### Exercise set
1 > In the excerpt below about therapy, what kind of therapist does the writer say is needed to hold open this kind of space safely and collaboratively?
2 > Reproduce everything in the therapy excerpt below from "And of course, there" down to "for different approaches.".

### Excerpt provided
_____

I'm not saying my experience of therapy is the only valid one. In fact, I'm quite certain it's not. For some people, change and work and all the metrics and sports metaphors that may accompany them are absolutely the right focus of therapy. Not everyone's issue is complex trauma similar to mine. Not everyone has the same needs or wishes. But I need there to be allowances within the discourse for therapy spaces and experiences like mine, because for me it's been essential for my healing.


And of course, there are some obvious caveats: (1) this works for me only because I have a therapist who is a very good match for me and for holding open this kind of space with me (which is not an easy task to do safely and collaboratively--it requires a humble and skilled therapist). (2) This is available to me because I have the privilege of access to long-term therapy. When only short-term therapy is available or desired, there may be very good reasons to prefer a very targeted goals-focussed approach, which may benefit many people in many different circumstances. But that kind of therapy would not only fail to help me, it would have been retraumatizing and harmful, which is why there needs to be room for different approaches.

_____

### Supplied information
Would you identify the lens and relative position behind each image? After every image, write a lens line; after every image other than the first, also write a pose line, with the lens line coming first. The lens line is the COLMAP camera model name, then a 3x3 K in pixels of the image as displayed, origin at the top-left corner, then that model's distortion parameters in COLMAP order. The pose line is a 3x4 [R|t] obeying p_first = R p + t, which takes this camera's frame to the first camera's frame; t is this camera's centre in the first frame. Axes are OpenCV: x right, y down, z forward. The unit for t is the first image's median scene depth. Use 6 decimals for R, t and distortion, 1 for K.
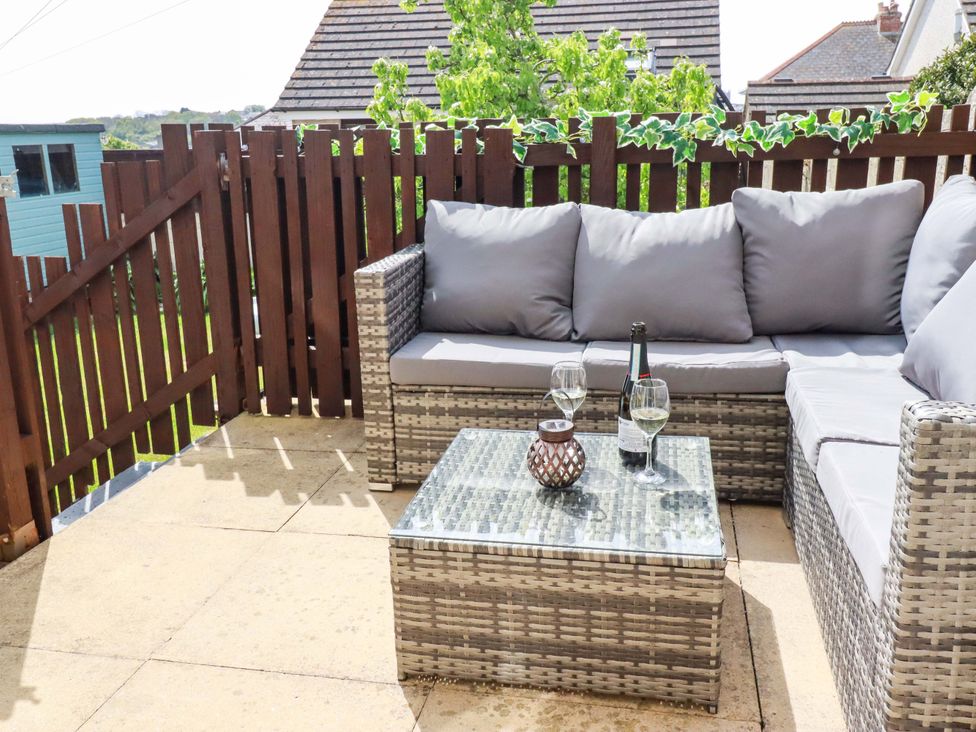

_____

### Answers by item number
1 > A humble and skilled therapist.

2 >
And of course, there are some obvious caveats: (1) this works for me only because I have a therapist who is a very good match for me and for holding open this kind of space with me (which is not an easy task to do safely and collaboratively--it requires a humble and skilled therapist). (2) This is available to me because I have the privilege of access to long-term therapy. When only short-term therapy is available or desired, there may be very good reasons to prefer a very targeted goals-focussed approach, which may benefit many people in many different circumstances. But that kind of therapy would not only fail to help me, it would have been retraumatizing and harmful, which is why there needs to be room for different approaches.